HOW TO COMPLETE THIS TASK: In the data, find the word "CROSS" and copy out every line that has it.

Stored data
--- --- ---
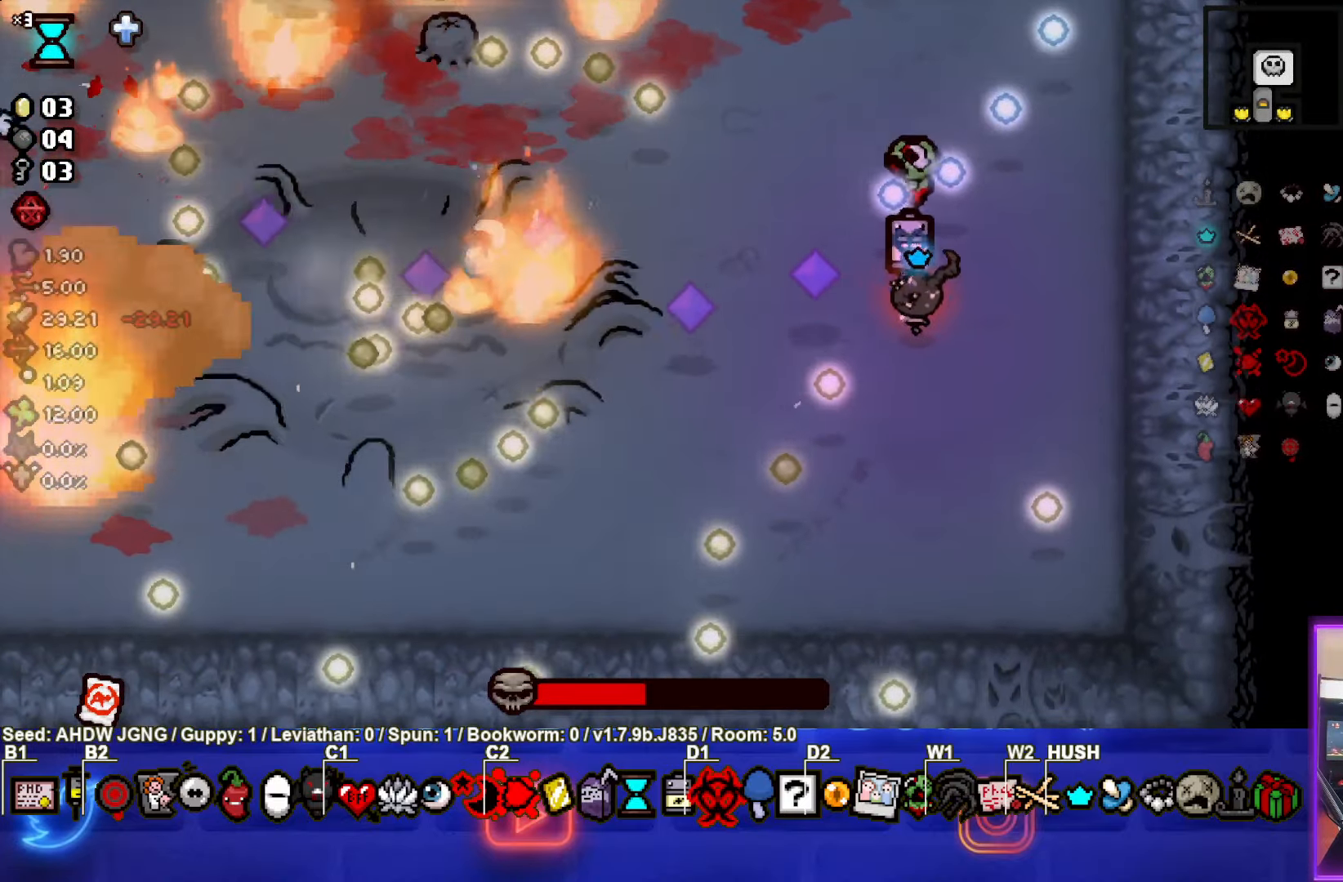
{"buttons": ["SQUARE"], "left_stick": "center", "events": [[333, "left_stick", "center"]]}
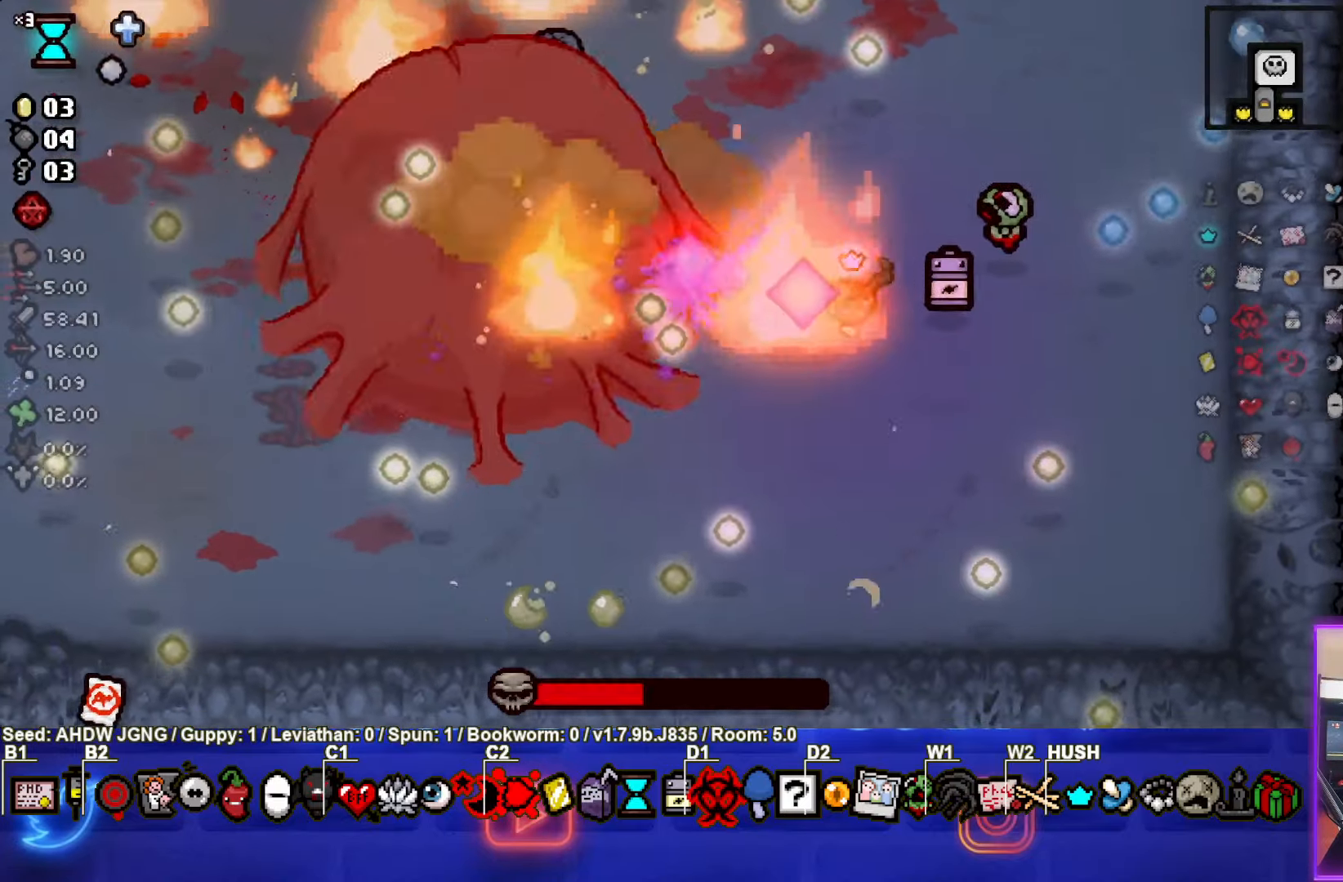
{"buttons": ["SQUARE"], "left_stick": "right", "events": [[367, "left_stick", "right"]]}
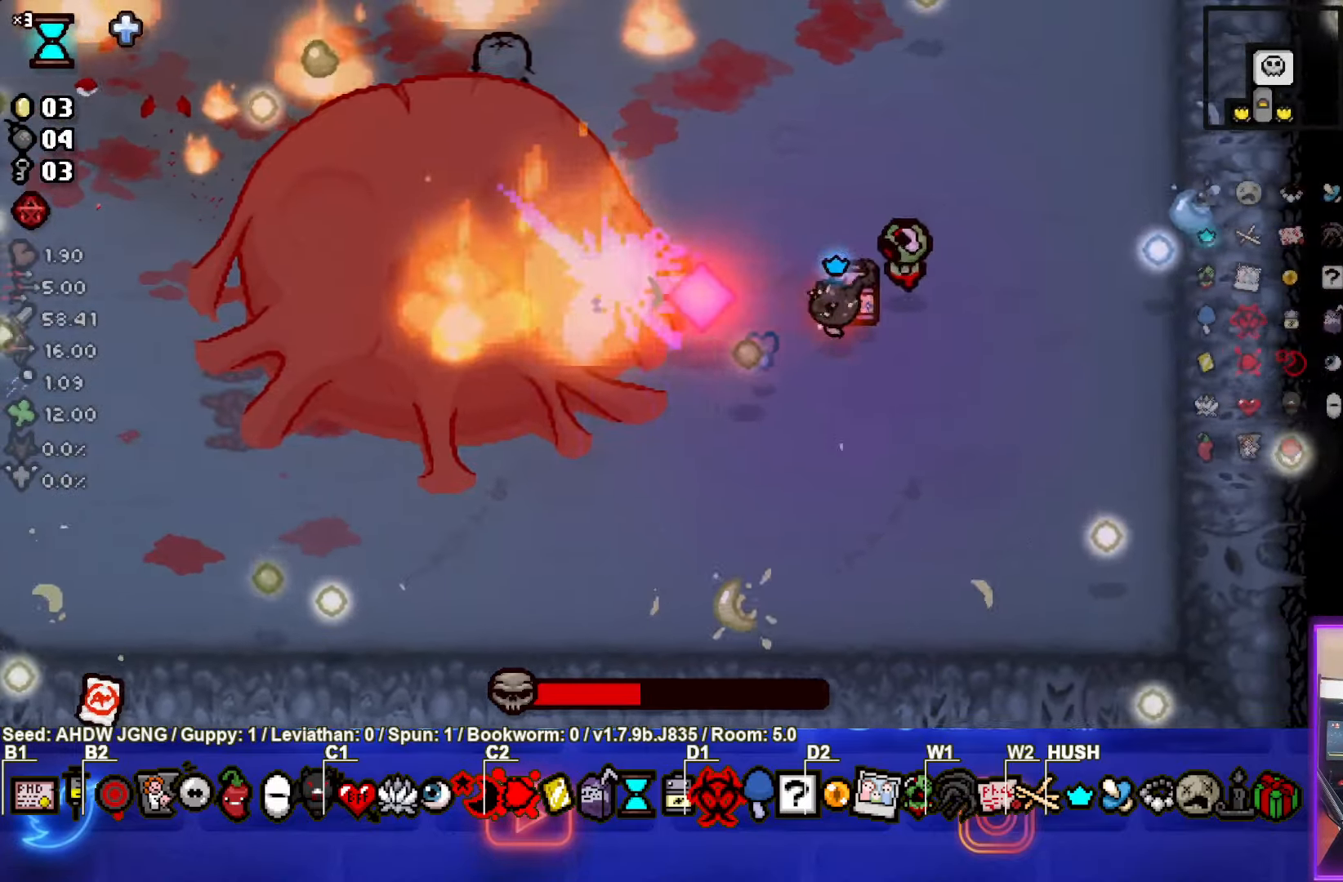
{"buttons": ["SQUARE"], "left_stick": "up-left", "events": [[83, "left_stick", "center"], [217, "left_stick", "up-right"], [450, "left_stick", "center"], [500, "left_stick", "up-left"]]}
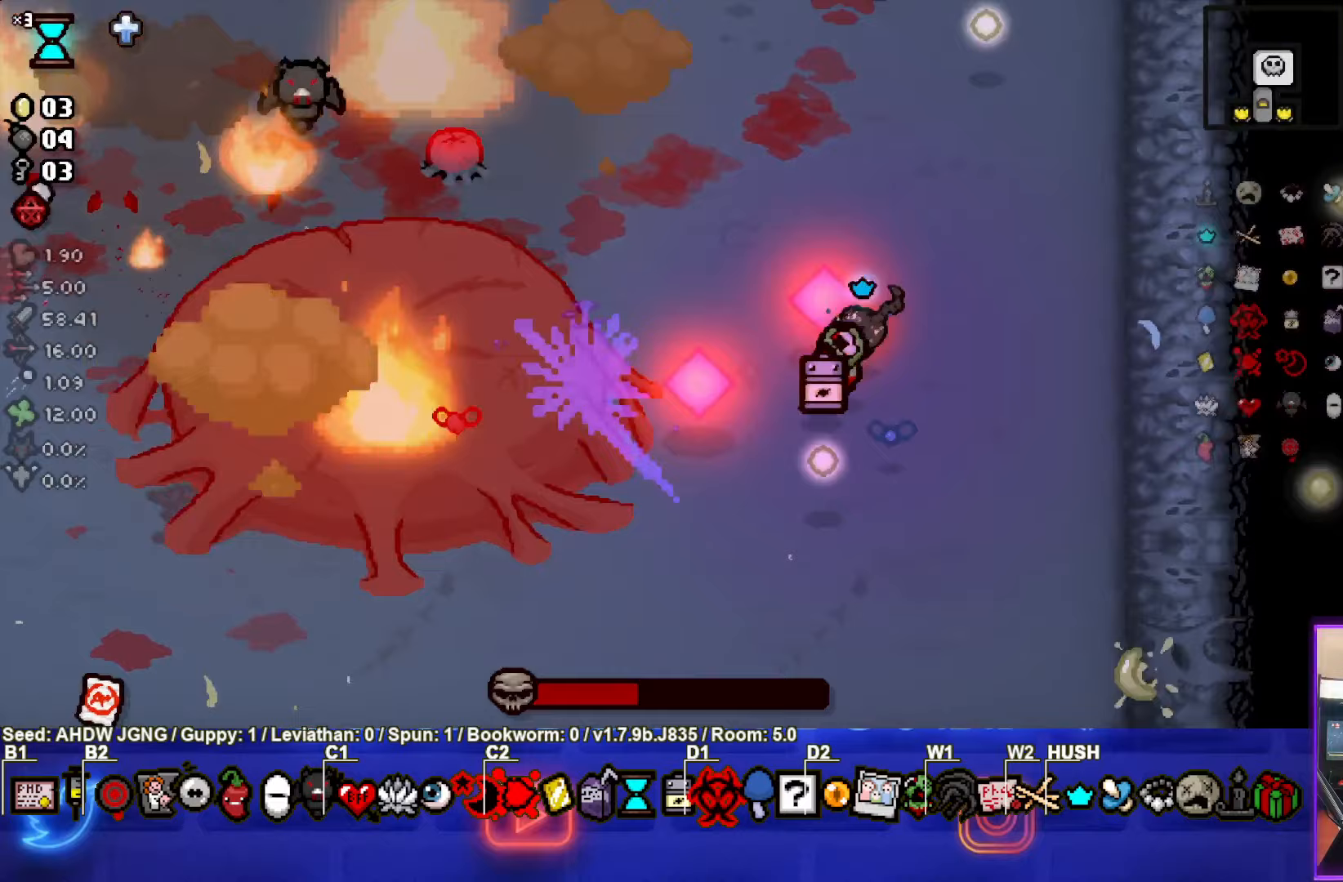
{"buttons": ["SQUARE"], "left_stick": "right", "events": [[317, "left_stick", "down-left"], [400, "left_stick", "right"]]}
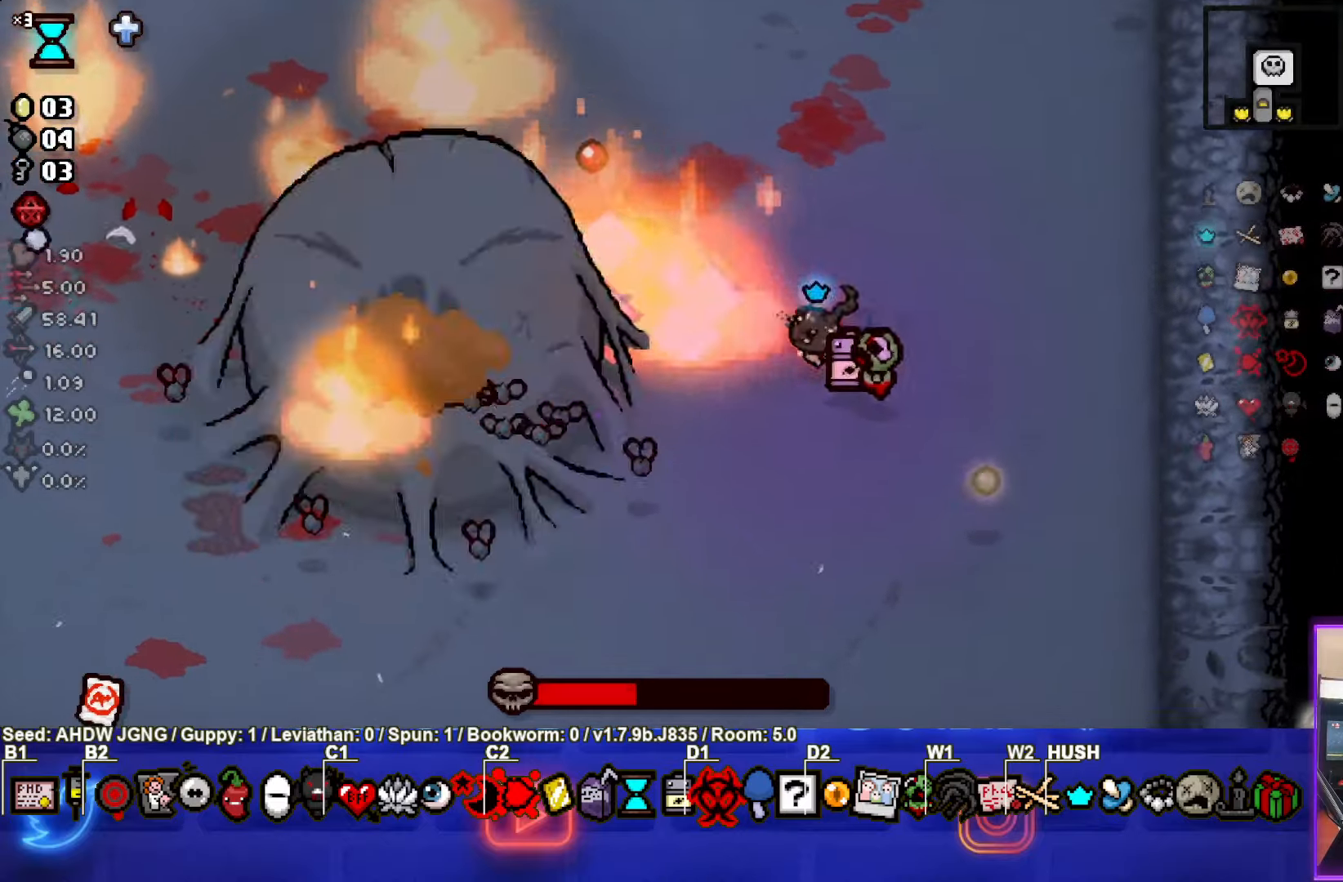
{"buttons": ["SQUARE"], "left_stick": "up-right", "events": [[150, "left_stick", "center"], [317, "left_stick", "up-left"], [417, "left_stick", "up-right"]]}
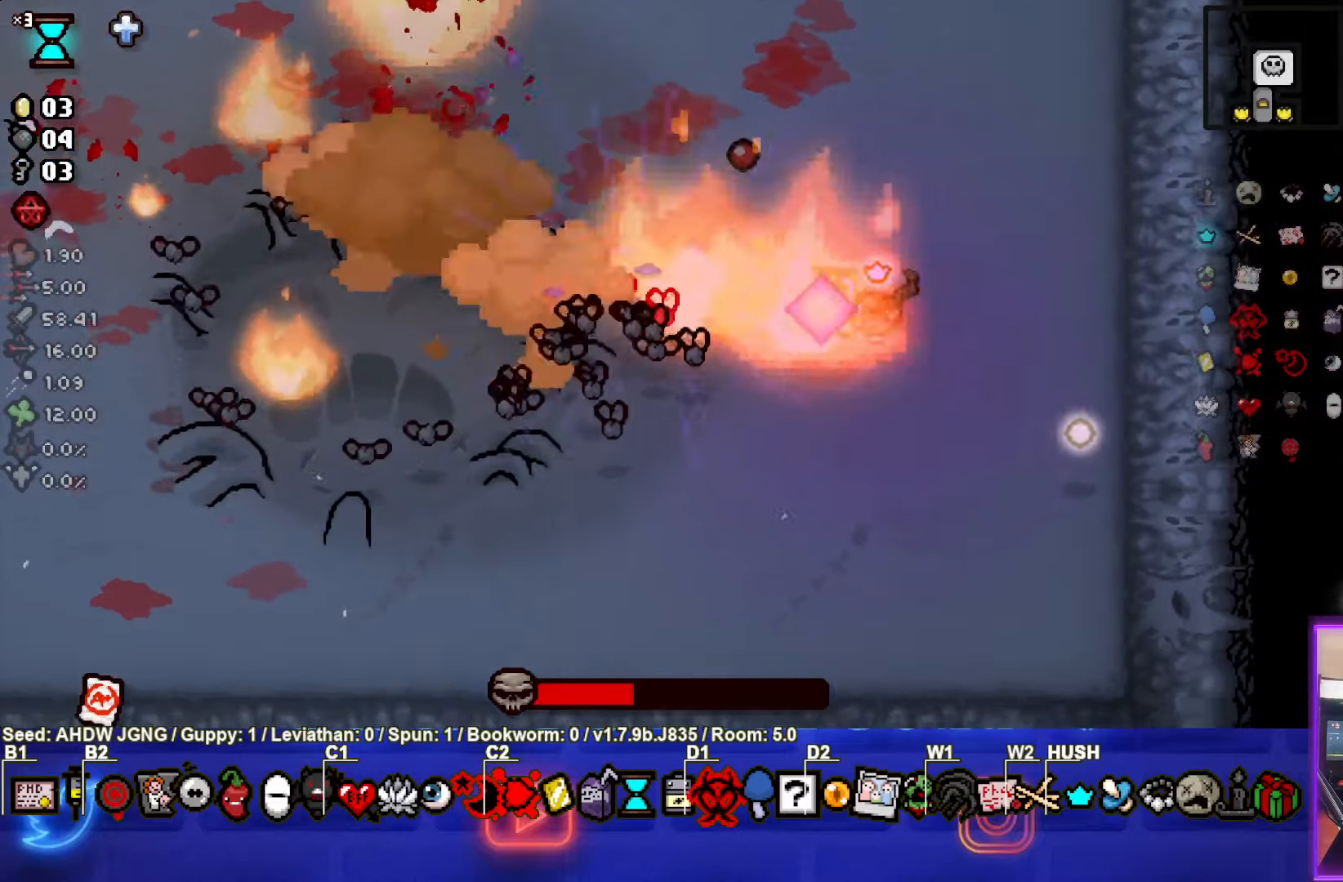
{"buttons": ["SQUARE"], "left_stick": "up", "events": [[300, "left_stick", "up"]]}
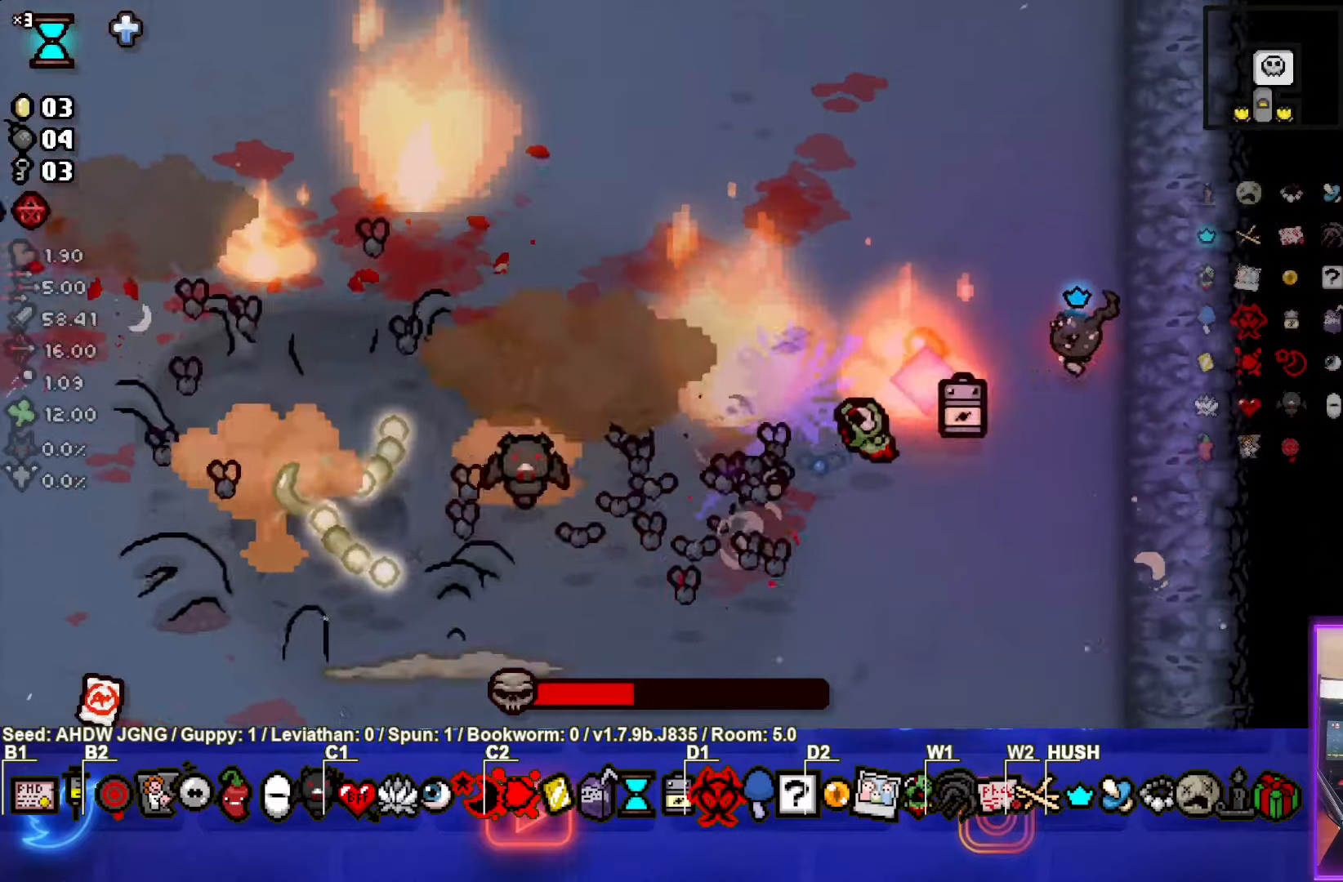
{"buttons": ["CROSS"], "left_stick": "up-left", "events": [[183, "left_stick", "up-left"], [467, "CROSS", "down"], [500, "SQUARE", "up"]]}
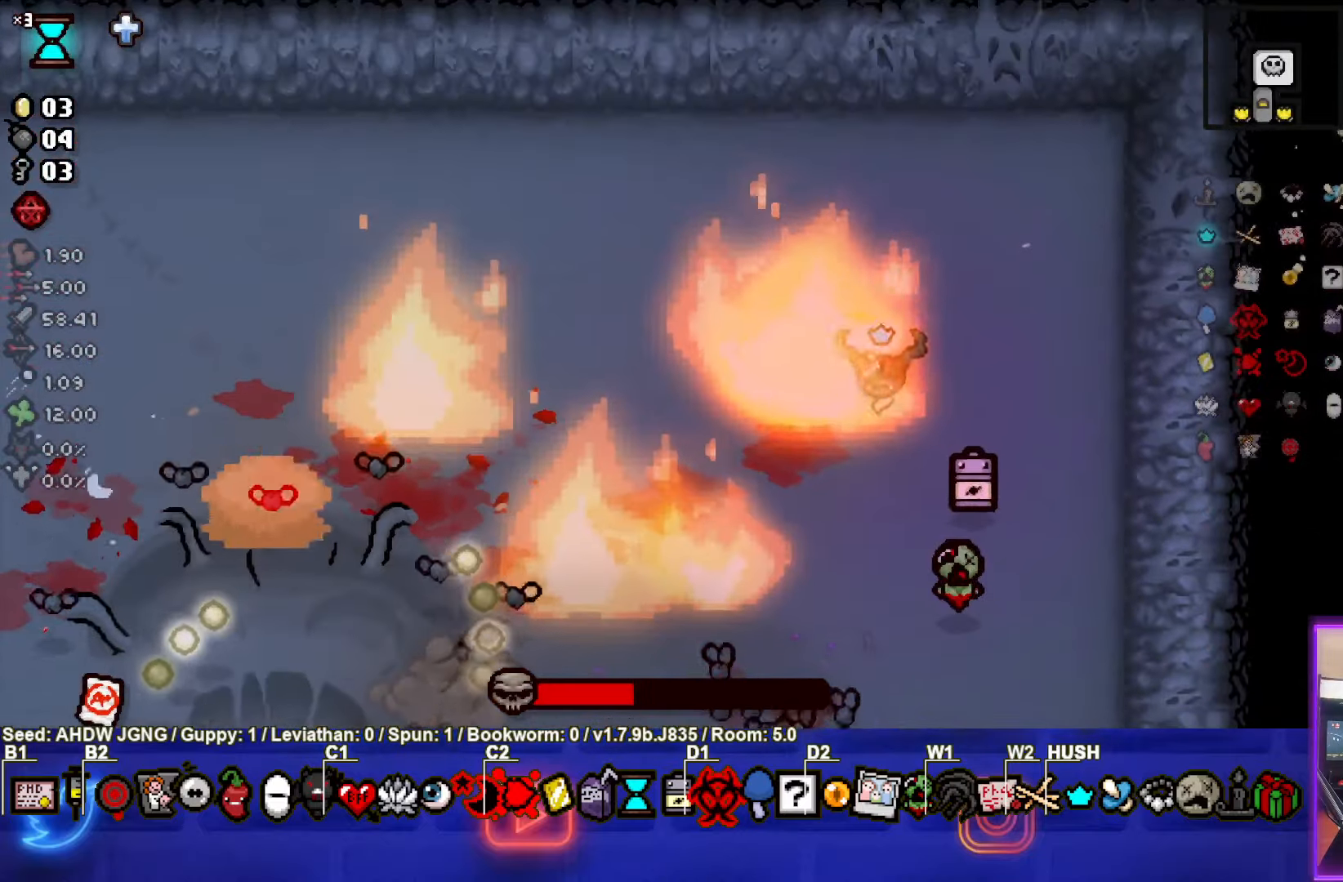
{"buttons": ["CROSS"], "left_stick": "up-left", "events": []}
--- --- ---
RESULT BELOW:
{"buttons": ["CROSS"], "left_stick": "up-left", "events": [[183, "left_stick", "up-left"], [467, "CROSS", "down"], [500, "SQUARE", "up"]]}
{"buttons": ["CROSS"], "left_stick": "up-left", "events": []}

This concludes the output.